Every other fixture has ≤20 LLM calls — they fit in a single wave at concurrency 24, so scheduler choice is moot. The monorepo fixture (80 calls = ~4 waves at wave-based) is where wave-locking surfaces.

LLM call counts are unchanged across the board. PR 4 is pure scheduler restructuring; no calls eliminated like in PR 2's skip-trivial. The win is purely from filling slots more efficiently under variance.

Test plan

  • npm run lint
  • npm run test:jest (1294 tests pass — 1 updated assertion in summarizeDiffs.test.ts to match the new "continuous queue" log line, plus 19 new fixture tests covering the monorepo addition)
  • npm run build
  • npm run test:cli
  • npm run bench — numbers above

Plan reference

PR 4 of the #845 sprint. PR 5 (per-repo content-hashed disk cache) is the final headline win — re-runs of coco commit after small changes will hit the cache for unchanged files and skip the LLM entirely.

Two changes that together let the bench show wave-locking
pathology and PR 4's fix for it.

## Continuous queue replaces wave-by-wave Promise.all

Both `summarizeInWaves` (directory consolidation in
`summarizeDiffs.ts`) and `processInWaves` (per-file pre-process
in `summarizeLargeFiles.ts`) used a wave-by-wave loop:

    for (each batch of maxConcurrent items)
      await Promise.all(batch)

The slowest call in each wave forced the next wave to wait — even
if the other wave members had finished long before. Real-world
LLM latencies have meaningful tail variance (one slow call in
every wave is common); the wave-locking compounded that into
significant dead time.

Replaced both passes with a `createLimit(maxConcurrent)`
semaphore (the same primitive `collectDiffs` already uses).
Items dispatch in order; as soon as any in-flight slot frees,
the next item starts. The directory pass also re-checks the
budget at dispatch time — if earlier completions already dropped
the total under maxTokens, subsequent items return their input
unchanged instead of paying for an unnecessary LLM call.
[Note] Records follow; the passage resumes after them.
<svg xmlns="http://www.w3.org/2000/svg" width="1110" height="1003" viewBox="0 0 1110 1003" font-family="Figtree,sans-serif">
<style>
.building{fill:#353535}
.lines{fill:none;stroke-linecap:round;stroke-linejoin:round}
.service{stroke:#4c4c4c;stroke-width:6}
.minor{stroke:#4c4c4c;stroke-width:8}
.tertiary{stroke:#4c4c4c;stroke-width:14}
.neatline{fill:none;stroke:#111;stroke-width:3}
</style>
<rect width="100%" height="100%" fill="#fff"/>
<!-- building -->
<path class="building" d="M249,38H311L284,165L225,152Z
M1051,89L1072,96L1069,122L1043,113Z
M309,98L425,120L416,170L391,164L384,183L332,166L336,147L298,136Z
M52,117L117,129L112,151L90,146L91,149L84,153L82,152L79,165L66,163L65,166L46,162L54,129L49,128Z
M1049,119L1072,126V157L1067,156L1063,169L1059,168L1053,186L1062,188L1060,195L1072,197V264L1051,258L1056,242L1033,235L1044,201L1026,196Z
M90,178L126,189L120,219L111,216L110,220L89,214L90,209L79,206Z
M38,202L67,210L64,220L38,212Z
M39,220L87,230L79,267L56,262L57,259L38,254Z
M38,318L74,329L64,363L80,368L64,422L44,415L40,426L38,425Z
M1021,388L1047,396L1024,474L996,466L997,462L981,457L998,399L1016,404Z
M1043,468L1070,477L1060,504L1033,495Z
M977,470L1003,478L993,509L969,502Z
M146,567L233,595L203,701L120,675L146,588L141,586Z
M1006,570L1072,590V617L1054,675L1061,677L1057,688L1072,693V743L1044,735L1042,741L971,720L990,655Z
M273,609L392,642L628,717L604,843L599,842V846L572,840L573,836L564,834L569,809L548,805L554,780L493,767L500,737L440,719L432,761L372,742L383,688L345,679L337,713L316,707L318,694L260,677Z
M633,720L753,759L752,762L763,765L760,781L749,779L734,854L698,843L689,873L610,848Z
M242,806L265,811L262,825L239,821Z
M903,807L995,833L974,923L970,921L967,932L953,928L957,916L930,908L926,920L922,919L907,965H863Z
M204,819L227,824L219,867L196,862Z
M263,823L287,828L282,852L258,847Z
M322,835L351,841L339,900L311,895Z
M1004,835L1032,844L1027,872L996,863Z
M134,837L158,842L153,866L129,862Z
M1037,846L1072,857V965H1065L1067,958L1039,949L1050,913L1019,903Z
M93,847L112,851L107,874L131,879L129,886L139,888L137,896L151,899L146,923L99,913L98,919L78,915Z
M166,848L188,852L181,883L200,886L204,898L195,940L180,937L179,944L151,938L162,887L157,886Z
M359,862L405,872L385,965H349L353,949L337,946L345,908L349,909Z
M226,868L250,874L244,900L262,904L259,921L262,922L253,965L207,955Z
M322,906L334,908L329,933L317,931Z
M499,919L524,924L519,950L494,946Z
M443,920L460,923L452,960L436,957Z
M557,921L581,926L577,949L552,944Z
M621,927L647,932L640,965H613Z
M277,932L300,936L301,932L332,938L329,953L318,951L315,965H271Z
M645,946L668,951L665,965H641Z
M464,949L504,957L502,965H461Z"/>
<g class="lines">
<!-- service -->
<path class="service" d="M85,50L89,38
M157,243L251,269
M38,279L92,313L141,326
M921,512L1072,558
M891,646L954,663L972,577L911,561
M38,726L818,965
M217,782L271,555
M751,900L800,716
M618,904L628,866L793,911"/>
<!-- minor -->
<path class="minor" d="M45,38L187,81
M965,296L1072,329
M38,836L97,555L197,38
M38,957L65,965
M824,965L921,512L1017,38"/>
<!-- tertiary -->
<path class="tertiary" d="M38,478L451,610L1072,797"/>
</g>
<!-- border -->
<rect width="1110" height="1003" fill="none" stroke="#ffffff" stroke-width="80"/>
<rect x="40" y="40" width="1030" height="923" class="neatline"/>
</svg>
## Bench: tail-variance latency model + monorepo fixture

The previous mock latency formula (base + per-token) gave every
call the same shape, so wave-locking never showed in numbers.
Added a deterministic per-call multiplier keyed on the input
hash: ~10% of calls land in a 3x slow bucket, ~3% in a 6x slow
bucket. Same input still yields the same latency every run
(reproducible) but the workload now exhibits the long-tail
behavior real LLMs do.

Added a `monorepo` fixture (80 modification-shaped files across
35 directories) sized to produce more LLM calls than the default
maxConcurrent. With the variance model + monorepo fixture, the
wave-locking is finally measurable.

## Bench: wave-based vs continuous-queue (variance latency)
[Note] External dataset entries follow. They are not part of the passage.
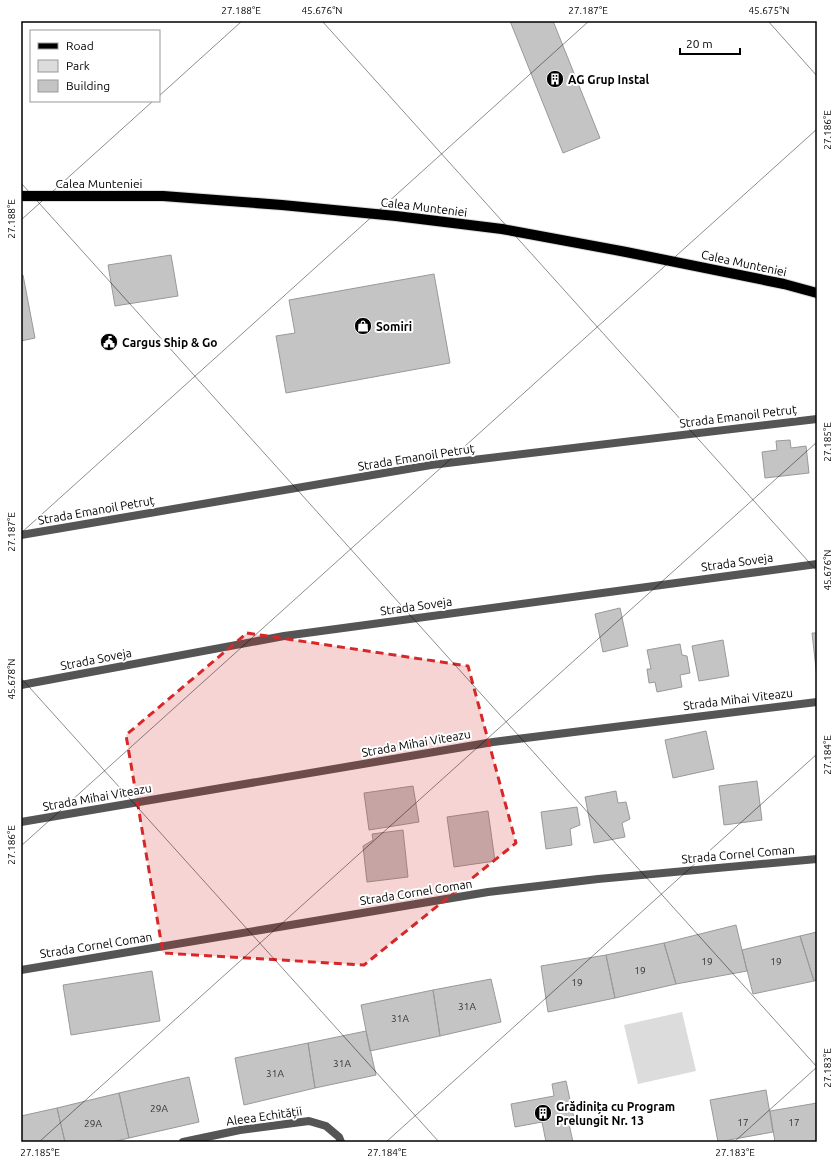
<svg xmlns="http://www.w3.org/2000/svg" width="838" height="1163" font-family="Ubuntu,sans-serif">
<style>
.green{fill:#dcdcdc}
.building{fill:#c4c4c4;stroke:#999}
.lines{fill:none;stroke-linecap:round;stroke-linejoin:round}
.primary-casing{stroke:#dbdbdb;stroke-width:12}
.service{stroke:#555;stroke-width:8}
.minor{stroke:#555;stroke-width:8}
.primary{stroke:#000;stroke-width:10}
.marked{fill:#d62828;fill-opacity:0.2;stroke:#d62828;stroke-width:3;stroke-dasharray:8 5;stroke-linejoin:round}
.ticks{fill:none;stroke:#000;stroke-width:1;stroke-opacity:0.45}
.labels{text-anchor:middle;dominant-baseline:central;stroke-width:4;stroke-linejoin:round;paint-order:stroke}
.number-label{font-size:10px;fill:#313131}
.poi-label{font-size:12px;font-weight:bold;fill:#000;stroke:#fff;text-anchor:start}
.street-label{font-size:12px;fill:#000;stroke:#fff}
.neatline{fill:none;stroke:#000;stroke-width:1.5}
.ticks-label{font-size:10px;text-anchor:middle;fill:#000}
</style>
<rect width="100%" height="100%" fill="#fff"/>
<path class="green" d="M682,1012L696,1071L638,1084L624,1025Z"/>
<path class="building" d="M510,21H553L600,138L563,153Z
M171,255L178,296L115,306L108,265Z
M434,274L450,363L286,393L276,336L295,333L289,300Z
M21,275H23L35,338L21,341Z
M790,440L791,448L806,446L809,473L765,478L762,452L777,450L776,441Z
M620,608L628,646L603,652L595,614Z
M812,633H817V677Z
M723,640L729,676L699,681L692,646Z
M680,644L682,655L687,656L690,673L680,675L682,687L657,692L655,682L649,683L647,669H651L647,650Z
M706,731L714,769L673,778L665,740Z
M757,781L762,820L724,825L719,786Z
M413,786L419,822L369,830L364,793Z
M616,791L618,803L626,802L630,819L622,823L625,837L594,843L585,797Z
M577,807L580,825L570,829L572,845L546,849L541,812Z
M488,811L495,861L454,867L447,817Z
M403,830L408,877L367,882L363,846L373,840L372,834Z
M736,925L747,971L676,984L664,943Z
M817,932V980L814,981L800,936Z
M800,936L814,981L753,994L742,950Z
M664,943L676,984L615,998L606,955Z
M606,955L615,998L548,1012L541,966Z
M152,971L160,1021L71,1035L63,985Z
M491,979L501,1022L440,1036L433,990Z
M433,990L440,1036L370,1051L361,1005Z
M366,1031L376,1075L315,1088L308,1043Z
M308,1043L315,1088L244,1105L235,1058Z
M189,1077L199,1122L129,1138L119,1093Z
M566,1081L575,1123L569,1124L573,1142H546L542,1122L515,1127L511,1104L554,1096L552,1084Z
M766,1090L773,1132L718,1142L710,1100Z
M119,1093L129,1138L113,1142H65L57,1108Z
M817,1103V1142H775L770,1111Z
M57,1108L65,1142H21V1116Z"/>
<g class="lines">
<defs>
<path id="primary" d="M21,196H163L282,205L396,216L502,229L626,252L784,284L817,293"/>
</defs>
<use href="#primary" class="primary-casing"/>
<path class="service" d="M183,1142L240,1130L309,1121L326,1126L339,1137L341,1142"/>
<path class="minor" d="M21,535L431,465L817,419
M21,685L284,636L817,564
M21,822L493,742L817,702
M21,970L488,892L598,879L817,859"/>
<use href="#primary" class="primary"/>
</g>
<path class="marked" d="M247,633L468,666L516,843L364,965L163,953L126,735Z"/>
<path class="ticks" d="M322,21L817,571M768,21L817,76M159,96L242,21M21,183L817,1067M21,220L153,101M21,533L589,21M21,678L439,1142M21,846L817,129M39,1142L817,442M386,1142L817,754M734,1142L817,1067"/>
<defs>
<symbol id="building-disc" viewBox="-11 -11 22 22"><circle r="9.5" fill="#000" stroke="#fff"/><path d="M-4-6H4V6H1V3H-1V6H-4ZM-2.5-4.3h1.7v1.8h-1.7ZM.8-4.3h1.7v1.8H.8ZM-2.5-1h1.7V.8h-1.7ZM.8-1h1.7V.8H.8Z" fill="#fff"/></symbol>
<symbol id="shop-disc" viewBox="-11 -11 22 22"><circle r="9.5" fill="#000" stroke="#fff"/><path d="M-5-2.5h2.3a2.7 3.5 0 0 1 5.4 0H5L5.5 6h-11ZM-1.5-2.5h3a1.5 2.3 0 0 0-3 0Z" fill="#fff"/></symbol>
<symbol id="civic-disc" viewBox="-11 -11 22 22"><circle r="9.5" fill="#000" stroke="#fff"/><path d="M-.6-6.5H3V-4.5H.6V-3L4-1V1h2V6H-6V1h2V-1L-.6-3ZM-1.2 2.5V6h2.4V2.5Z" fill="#fff"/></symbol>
</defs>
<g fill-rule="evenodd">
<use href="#building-disc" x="545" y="69" width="20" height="20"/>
<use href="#shop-disc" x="353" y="316" width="20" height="20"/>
<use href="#civic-disc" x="99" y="332" width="20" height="20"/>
<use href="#building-disc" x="533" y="1103" width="20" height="20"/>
</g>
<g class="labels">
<g class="number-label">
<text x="707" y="961">19</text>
<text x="776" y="961">19</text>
<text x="640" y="970">19</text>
<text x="577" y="982">19</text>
<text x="467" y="1006">31A</text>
<text x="400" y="1018">31A</text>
<text x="342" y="1063">31A</text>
<text x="275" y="1073">31A</text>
<text x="159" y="1108">29A</text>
<text x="743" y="1122">17</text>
<text x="794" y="1122">17</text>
<text x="93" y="1123">29A</text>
</g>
<g class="poi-label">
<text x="568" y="79">AG Grup Instal</text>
<text x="376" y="326">Somiri</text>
<text x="122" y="342">Cargus Ship &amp; Go</text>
<text x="556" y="1106">Grădinița cu Program<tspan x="556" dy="14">Prelungit Nr. 13</tspan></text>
</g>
<g class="street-label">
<text x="99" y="183">Calea Munteniei</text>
<text transform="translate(424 207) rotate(7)">Calea Munteniei</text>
<text transform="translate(744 263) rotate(12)">Calea Munteniei</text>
<text transform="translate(738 416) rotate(-7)">Strada Emanoil Petruț</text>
<text transform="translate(416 457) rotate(-9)">Strada Emanoil Petruț</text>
<text transform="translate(96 510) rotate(-10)">Strada Emanoil Petruț</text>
<text transform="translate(737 562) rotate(-8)">Strada Soveja</text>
<text transform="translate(416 606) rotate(-8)">Strada Soveja</text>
<text transform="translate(96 659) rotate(-11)">Strada Soveja</text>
<text transform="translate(738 699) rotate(-7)">Strada Mihai Viteazu</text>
<text transform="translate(416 743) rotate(-10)">Strada Mihai Viteazu</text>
<text transform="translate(97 797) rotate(-10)">Strada Mihai Viteazu</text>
<text transform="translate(738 854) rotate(-5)">Strada Cornel Coman</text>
<text transform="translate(416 892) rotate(-9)">Strada Cornel Coman</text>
<text transform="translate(96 945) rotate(-9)">Strada Cornel Coman</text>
<text transform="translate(264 1116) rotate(-8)">Aleea Echității</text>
</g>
</g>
<rect width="838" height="1163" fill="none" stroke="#ffffff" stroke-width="44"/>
<rect x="30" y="30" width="130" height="72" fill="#ffffff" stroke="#999999"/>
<rect x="38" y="43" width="20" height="6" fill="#000000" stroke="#999999"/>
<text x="66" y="50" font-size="12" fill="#000000">Road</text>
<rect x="38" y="60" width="20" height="12" fill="#dcdcdc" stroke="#999999"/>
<text x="66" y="70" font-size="12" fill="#000000">Park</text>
<rect x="38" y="80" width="20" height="12" fill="#c4c4c4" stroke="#999999"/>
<text x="66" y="90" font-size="12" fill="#000000">Building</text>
<path d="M680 48v6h60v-6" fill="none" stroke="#000000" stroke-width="2"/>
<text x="686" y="48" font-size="12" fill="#000000" stroke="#ffffff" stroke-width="3" paint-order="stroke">20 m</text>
<rect x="22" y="22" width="794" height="1119" class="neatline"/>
<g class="ticks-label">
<text x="241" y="14">27.188°E</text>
<text x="322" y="14">45.676°N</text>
<text x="588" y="14">27.187°E</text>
<text x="769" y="14">45.675°N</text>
<text transform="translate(827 130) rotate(-90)" y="4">27.186°E</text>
<text transform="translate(11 219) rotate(-90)" y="4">27.188°E</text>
<text transform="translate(827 442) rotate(-90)" y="4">27.185°E</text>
<text transform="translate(11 532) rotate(-90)" y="4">27.187°E</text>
<text transform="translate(827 570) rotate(-90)" y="4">45.676°N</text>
<text transform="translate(11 679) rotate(-90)" y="4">45.678°N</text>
<text transform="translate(827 755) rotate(-90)" y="4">27.184°E</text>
<text transform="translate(11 845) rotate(-90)" y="4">27.186°E</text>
<text transform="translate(827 1068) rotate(-90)" y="4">27.183°E</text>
<text x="40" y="1156">27.185°E</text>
<text x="387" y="1156">27.184°E</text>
<text x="735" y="1156">27.183°E</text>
</g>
</svg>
| fixture        | wave-based  | continuous-queue | Δ wall      |
|----------------|------------:|-----------------:|------------:|
| tiny           |       4 ms  |          2 ms    |       -2 ms |
| medium         |   8,511 ms  |      8,502 ms    |       -9 ms |
| large          |  14,420 ms  |     14,413 ms    |       -7 ms |
| feature-add    |  13,066 ms  |     13,062 ms    |       -4 ms |
| refactor       |  51,148 ms  |     51,116 ms    |      -32 ms |
| initial-commit |  16,974 ms  |     16,965 ms    |       -9 ms |
| docs-update    |  24,128 ms  |     24,384 ms    |     +256 ms |
| dep-bump       |       0 ms  |          0 ms    |        0 ms |
| **monorepo**   | **213,233 ms** | **88,957 ms**  | **-124,276 ms (-58%)** |

All fixtures except monorepo have ≤20 LLM calls — they fit in a
single wave at concurrency 24, so the scheduler choice is moot
for them. The monorepo fixture (80 calls = ~4 waves at wave-
based) is where wave-locking shows: continuous queue cuts the
wall by 58%.

The other fixtures stay flat as expected (within noise). The
LLM call counts are unchanged — this PR is pure scheduler
restructuring, no skip-trivial-style call-elimination.